Our open relay seems to be resolved (Telnet test from the
outside did not open our ip) and our over flooded queue's
cleared. We reomved ourselves from black list sites, all
accept for one. wants to send us an email to postmaster@ourdomain.com or abuse@ourdomain.com, but is unable to due to an error, "confirmation email refused. Please fix your server to accept removal request mail."
Such email accounts do exist but still can't receive mail.
I can't figure out how to do this and hence, can't remove
our server from said black list.

Everything indicates all is well but we can not send or
receive any mail. Plus, any mail sent from the outside in,
does not get delivered or returned to original sender.

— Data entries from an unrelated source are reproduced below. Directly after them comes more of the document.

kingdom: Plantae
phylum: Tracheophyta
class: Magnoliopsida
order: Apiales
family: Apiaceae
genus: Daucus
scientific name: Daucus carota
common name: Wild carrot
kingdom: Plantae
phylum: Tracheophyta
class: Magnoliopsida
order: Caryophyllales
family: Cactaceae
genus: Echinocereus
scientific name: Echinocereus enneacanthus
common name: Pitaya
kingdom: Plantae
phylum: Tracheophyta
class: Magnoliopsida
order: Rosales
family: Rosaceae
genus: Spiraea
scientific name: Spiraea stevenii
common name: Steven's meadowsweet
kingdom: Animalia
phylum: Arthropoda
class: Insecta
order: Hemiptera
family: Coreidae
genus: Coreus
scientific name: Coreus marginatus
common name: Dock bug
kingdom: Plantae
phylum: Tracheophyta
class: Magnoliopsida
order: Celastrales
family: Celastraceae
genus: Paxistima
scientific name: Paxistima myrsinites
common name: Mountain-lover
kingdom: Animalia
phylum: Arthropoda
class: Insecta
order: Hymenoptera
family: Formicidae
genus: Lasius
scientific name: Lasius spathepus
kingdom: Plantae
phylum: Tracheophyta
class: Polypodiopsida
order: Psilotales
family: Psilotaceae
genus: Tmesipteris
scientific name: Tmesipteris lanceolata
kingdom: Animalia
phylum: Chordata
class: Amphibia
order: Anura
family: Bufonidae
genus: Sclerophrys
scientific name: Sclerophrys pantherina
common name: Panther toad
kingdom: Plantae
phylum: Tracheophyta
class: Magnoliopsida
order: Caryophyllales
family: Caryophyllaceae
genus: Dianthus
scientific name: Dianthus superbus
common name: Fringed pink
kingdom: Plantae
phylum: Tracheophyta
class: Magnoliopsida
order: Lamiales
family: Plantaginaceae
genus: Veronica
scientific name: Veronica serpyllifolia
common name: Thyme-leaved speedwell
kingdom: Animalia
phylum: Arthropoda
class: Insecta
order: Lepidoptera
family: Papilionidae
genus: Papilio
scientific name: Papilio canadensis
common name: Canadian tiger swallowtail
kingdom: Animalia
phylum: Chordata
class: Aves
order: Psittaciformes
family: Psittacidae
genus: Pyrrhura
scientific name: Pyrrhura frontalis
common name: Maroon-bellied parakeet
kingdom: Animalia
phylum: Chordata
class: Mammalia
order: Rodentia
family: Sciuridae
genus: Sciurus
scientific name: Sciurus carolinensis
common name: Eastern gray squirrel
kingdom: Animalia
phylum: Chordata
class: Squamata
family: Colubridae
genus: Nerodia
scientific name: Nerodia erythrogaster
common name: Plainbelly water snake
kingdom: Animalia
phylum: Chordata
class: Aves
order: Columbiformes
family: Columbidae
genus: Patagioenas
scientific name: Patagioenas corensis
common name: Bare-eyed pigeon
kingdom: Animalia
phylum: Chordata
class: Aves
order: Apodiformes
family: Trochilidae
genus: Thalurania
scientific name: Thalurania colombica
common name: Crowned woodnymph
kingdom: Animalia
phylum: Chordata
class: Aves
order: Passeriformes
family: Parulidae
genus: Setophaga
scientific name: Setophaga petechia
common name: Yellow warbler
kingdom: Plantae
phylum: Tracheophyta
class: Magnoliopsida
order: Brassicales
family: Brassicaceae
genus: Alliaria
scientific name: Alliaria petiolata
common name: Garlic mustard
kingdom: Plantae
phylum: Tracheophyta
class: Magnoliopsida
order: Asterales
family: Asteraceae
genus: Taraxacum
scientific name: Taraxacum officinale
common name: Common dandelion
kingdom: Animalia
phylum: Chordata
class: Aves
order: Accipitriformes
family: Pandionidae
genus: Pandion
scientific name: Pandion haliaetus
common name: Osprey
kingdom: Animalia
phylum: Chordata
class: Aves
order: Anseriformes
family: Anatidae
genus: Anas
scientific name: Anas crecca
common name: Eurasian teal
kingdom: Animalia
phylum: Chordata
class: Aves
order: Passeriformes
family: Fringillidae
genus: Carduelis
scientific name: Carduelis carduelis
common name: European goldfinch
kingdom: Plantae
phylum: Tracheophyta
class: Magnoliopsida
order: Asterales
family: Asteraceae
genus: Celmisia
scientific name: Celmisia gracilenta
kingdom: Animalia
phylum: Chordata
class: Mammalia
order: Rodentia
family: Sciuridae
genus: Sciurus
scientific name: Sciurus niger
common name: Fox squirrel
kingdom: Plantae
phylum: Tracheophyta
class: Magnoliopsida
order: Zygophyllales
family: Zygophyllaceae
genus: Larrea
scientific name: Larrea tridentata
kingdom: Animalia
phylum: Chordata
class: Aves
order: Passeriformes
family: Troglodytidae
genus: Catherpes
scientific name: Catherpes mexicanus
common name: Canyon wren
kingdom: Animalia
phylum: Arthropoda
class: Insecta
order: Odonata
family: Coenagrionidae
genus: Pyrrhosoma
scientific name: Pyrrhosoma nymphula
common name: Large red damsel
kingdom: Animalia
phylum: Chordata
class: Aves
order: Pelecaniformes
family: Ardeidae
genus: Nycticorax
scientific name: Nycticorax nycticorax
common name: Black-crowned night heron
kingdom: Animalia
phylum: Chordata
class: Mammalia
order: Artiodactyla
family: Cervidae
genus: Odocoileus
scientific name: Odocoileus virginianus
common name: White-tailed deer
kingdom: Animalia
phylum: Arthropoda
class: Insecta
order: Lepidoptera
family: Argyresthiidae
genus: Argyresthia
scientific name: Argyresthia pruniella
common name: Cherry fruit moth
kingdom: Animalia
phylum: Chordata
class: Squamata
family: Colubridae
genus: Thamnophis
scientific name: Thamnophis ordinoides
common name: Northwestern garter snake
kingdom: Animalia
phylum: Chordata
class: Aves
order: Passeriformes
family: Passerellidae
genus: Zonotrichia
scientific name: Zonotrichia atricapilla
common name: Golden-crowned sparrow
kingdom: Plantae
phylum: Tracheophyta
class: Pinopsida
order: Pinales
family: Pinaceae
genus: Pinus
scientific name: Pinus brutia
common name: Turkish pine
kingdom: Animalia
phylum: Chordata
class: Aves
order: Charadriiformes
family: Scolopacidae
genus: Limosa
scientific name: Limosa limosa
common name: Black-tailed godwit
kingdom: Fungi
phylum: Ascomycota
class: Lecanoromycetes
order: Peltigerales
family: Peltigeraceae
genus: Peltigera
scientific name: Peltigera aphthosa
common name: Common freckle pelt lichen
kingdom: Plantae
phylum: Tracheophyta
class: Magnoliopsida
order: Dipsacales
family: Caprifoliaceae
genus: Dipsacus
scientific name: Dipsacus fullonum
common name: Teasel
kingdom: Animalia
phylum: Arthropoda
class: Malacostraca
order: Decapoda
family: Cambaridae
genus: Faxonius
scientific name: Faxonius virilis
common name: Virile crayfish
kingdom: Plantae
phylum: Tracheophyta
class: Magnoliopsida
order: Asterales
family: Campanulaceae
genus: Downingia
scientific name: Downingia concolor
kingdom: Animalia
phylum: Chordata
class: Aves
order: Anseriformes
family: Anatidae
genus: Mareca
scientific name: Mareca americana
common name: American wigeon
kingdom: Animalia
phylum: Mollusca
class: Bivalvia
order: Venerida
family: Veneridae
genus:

I've tried re-starting all the services with no success.
Does anyone have any suggestions on to what the problem(s)
could be?

Thanks in advance.
 
Question - then NDR's are bad to have enabled? Do spammers receive the NDRs and take action based on them? I would think that if a spammer sent out 1000 emails and got 999 NDRs back, he would only continue to send email out to that one person who was valid, right? Any resources you can recommend as to more information on this subject? Thanks....
 
My opinion is that NDRs have become less than useful, through no fault of their own. Due to so many spam/viruses, it's basically a waste of resources.
[ul]
[li]A lot of NDRs to spammers won't even make it, because the spammers forged the To or Reply-To address. This waste resources on the mail server trying to send the NDR.[/li]
[li]Since so many viruses are forging the From address, NDRs back to those addresses are useless since that person didn't send the message in the first place. This waste the server's time sending the NDR and the receiver's time having to read it and delete it.[/li][/ul]
 
mdcr, and anyone else wondering about NDRs. As I understand the situation the purpose of having a spam filter send an NDR to a spammer is supposedly to let him or her know that the e-mail address they sent the spam to is not a valid address. The thought was the spammer would say, "Oh, that's not a good e-mail address. I won't send any more spam to that e-mail address." Yeah, right.

crobin makes a good point about forged addresses--the NDR won't get back to where the spam came from so it won't do any good. AND, a mail server could possibly get a ton of bounced NDRs coming back. What a mess.